The authors quantify species-specific toxicity and adjust incubation times (5–20 min) to avoid bias, also showing good agreement between O₂ measured by optodes and by Winkler titration.
In copiotrophs (Halomonas, Ruegeria, Agrococcus) the INTR–O2C relationship has a strong linear fit; in oligotrophs and cyanobacteria (SAR11, Synechococcus, Prochlorococcus), the fit is significantly weaker, but the linear model lies within the model for natural plankton communities (Fig. 4).
The conclusion is that in situ studies must derive the O2C/INTR relationship locally and check for toxicity in the studied community.
2) Scientific questions
The study addresses the quantification of prokaryotic plankton respiration and the validity of the in vivo INT method.
Novelty
- Comparative multi-taxa dataset under controlled conditions.
- Derivation and comparison of slopes/intercepts per species,
- An operational framework to define toxicity and optimal incubation times.
Conclusions
Conclusions are well supported: no single O2C/INTR factor exists, and studies must derive species-specific relationships (especially in eutrophic systems dominated by copiotrophs).
Methods and assumptions
- Robust, O₂ measured by optodes and Winkler titration, avoiding hypoxia.
- INTR with INT 0.2 mM, killed and media controls, propanol extraction, and calibration curve.
- Quantitative toxicity criterion and choice of incubation.
- Per-cell rates calculated from FC/CFU counts.
Support for results
- Toxicity curves (Appendix A), per-cell rates (Appendix B with Winkler and optodes), and species-specific relationships are presented.
- Table 1 with toxicity, abundance, and O2C/INTR values from replicates per species.
Traceability and reproducibility
Solutions, equipment, calibrations, and regression models.

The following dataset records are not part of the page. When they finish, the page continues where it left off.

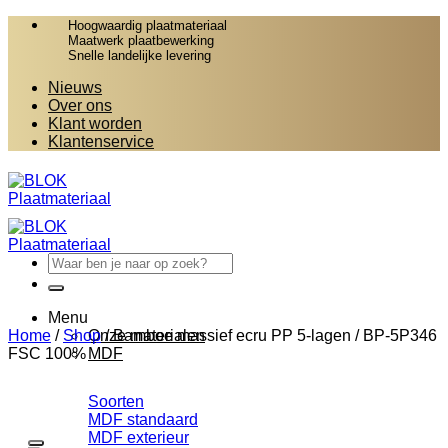
Ga
Hoogwaardig plaatmateriaal
naar
Maatwerk plaatbewerking
Snelle landelijke levering
inhoud
Nieuws
Over ons
Klant worden
Klantenservice
Zoeken
naar:
Menu
Home
/
Shop
Onze materialen
/
Bamboe massief ecru PP 5-lagen / BP-5P346
FSC 100%
MDF
Soorten
MDF standaard
MDF exterieur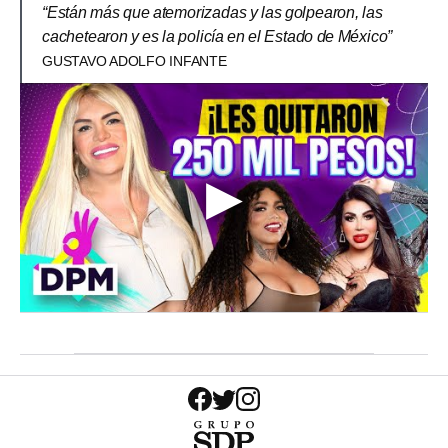
“Están más que atemorizadas y las golpearon, las
cachetearon y es la policía en el Estado de México”
GUSTAVO ADOLFO INFANTE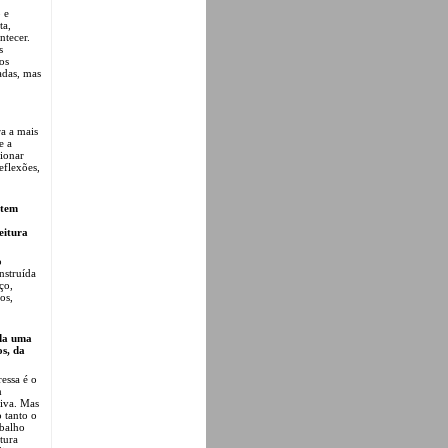
 e
ta,
ntecer.
s
os
adas, mas
a a mais
e a
sionar
eflexões,
 tem
eitura
o
nstruída
ço,
os,
ada uma
os, da
essa é o
m
tiva. Mas
 tanto o
abalho
tura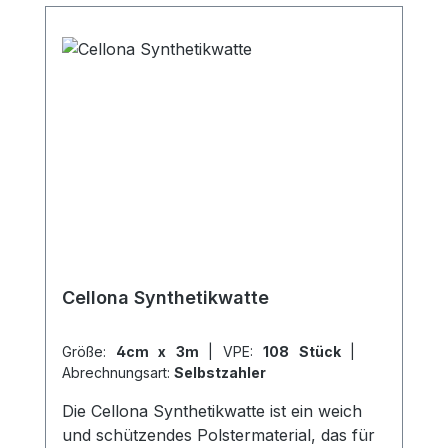
Cellona Synthetikwatte
Größe:
4cm x 3m
|
VPE:
108 Stück
|
Abrechnungsart:
Selbstzahler
Die Cellona Synthetikwatte ist ein weich
und schützendes Polstermaterial, das für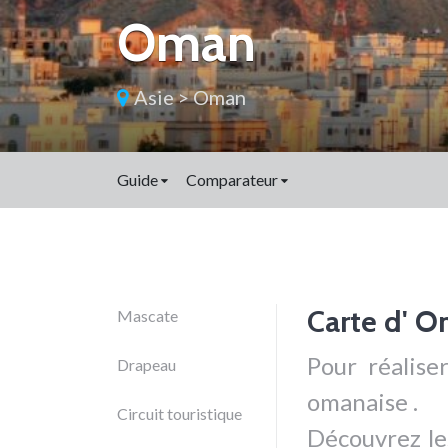
Oman
Asie
>
Oman
Guide
Comparateur
Carte d' 
Mascate
Pour réaliser
Drapeau
omanaise .
Circuit touristique
Découvrez le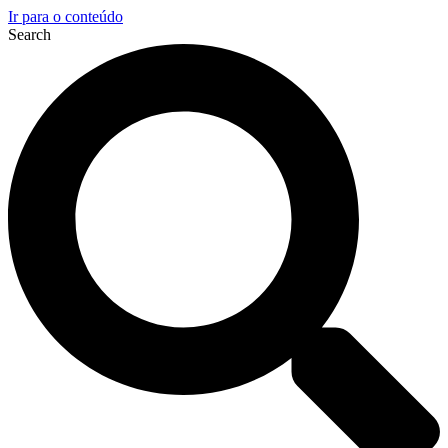
Ir para o conteúdo
Search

The authors declare the availability of the data in the public BODC repository and provide a DOI. However, at the time of this review, the dataset could not be accessed through the provided link. Authors are requested to verify the DOI and ensure the data are fully accessible to the public before final publication.Credit and originality
Context and limitations of the method (classic ETS, constant O2C/INTR assumption) are well referenced and contrasted; the authors’ contribution (species test and comparative analysis) is clearly stated.
Title
Clear. Respiration rates of marine prokaryotes and implications for the in vivo INT method.
Abstract
Complete. States the problem, approach, organisms, main finding (O2C/INTR variability), and methodological implications.
Structure and clarity
Introduction–Methods–Results–Discussion–Conclusions–Appendices. Figures and tables are well integrated with clear cross-referencing.
Language
Technical English is fluent and precise.
Mathematical formulation and symbols
Units are consistent, equations and parameters are defined.
References
Appropriate in number and quality, covering the state of the art.
Supplementary material
Pertinent:
Appendix A (toxicity curves) and Appendix B (per-cell O₂ rates).3) Major comments
Ecological generalization and growth media
Although the discussion notes possible effects of growth medium and respiratory chain diversity, extrapolation to natural communities could be strengthened with an analysis showing how much slopes/intercepts vary across media.
Underlying physiological mechanisms
The discussion proposes several hypotheses (cell wall, AOX, etc.) to explain the observed variability. To unify these ideas, the creation of a conceptual diagram is recommended. This figure would serve as a visual summary, linking the proposed mechanisms with their theoretical effects on the O₂C and INTR.
4) Editorial recommendation
- Accept with minor revisions. The manuscript provides new and relevant evidence for the in vivo INT method, and the conclusions are well-supported and do not require new experiments.